Grâce à ce blog, j’avais repéré le «festival des jeunes talents» à l’hôtel Soubise. Le cadre semblait beau (j’aime les occasions d’entrer dans des endroits où je n’entrerais pas), le programme prometteur, je choisis naturellement un progamme chanté puisque c’est ce que je préfère et je proposai à Zvezdo de m’accompagner.

L’hôtel est très beau mais un peu vide, je regrette le meuble à consignes en mélaminé installé en bas de l’escalier monumental, il y aurait de quoi tailler plusieurs robes de bal dans les rideaux. Comme je discute avec Z., je ne détaille pas le public. Des couples âgées, des enfants, c’est varié et peu (pas) touristique.
La salle est au premier étage, grande, chaude (les fenêtres ne seront pas ouvertes, même le temps de l'entracte, dommage); au mur derrière l’estrade se trouve un grand tableau que j’essaierai de décrypter durant tout le concert: un navire empli de moines, de religieuses, de saints, est sur le point d’aborder le «port du salut», les occupants du navire remorquent deux barques et tentent d’aider à monter à bord par une échelle les passagers d’une troisième. Deux autres esquifs sont en train de couler, leurs passagers dévorés par des monstres marins, des cartouches indiquent les différentes hérésies auxquelles ils appartiennent. Les diables nautonniers ont de belles ailes vertes bordées de rouge. Le titre semble indiquer une typologie des religions : Tupus religionis.[1]

Henry Bonamy est blond, tout mince dans une veste qui lui arrive aux genoux, compromis étrange entre la queue-de-pie et la veste classique. Les deux musiciens doivent avoir terriblement chaud dans leur costume sombre. Thomas Dolié a les cheveux plus longs que sur la photo dénichée par Zvezdo, son visage m’évoque un peu David Fischer (de Six feet under). (Je fais ma sejan, là).
Bien entendu, je n’ai pas le recul que Zvezdo. Le chanteur me paraît agréable parce qu’il articule bien, et son agitation («il y met trop d’intentions», me dit Zvezdo (révolté par ce zhabité que je n’ai même pas entendu, me concentrant surtout sur les poèmes que je ne connaissais pas)) ne me déplaît pas : voilà un chanteur qui n’est pas loin du théâtre, pourquoi pas.

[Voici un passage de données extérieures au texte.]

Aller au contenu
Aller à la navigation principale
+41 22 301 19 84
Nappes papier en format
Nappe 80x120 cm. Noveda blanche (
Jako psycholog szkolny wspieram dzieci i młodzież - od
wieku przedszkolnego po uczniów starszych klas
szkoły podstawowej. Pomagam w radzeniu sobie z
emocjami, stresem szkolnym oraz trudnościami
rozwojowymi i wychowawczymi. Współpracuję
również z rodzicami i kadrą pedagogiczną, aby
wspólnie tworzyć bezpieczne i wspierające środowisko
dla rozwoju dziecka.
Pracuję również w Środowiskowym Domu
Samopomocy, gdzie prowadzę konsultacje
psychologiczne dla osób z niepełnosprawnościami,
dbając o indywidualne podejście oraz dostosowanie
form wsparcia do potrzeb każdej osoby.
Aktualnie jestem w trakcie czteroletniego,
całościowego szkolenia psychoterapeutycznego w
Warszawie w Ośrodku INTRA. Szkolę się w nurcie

Ce goût du mime semble mieux servir les textes légers, comiques ou satiriques, et Jules Renard lui convient mieux que Goethe.
J’attends avec curiosité une occasion de le voir à l’opéra.


Notes

[1] Une recherche permet d?obtenir une photo et quelques détails : ce tableau saisi dans la chapelle des jésuites de Billon a joué un rôle dans le procès des jésuites devant le Parlement en 1762.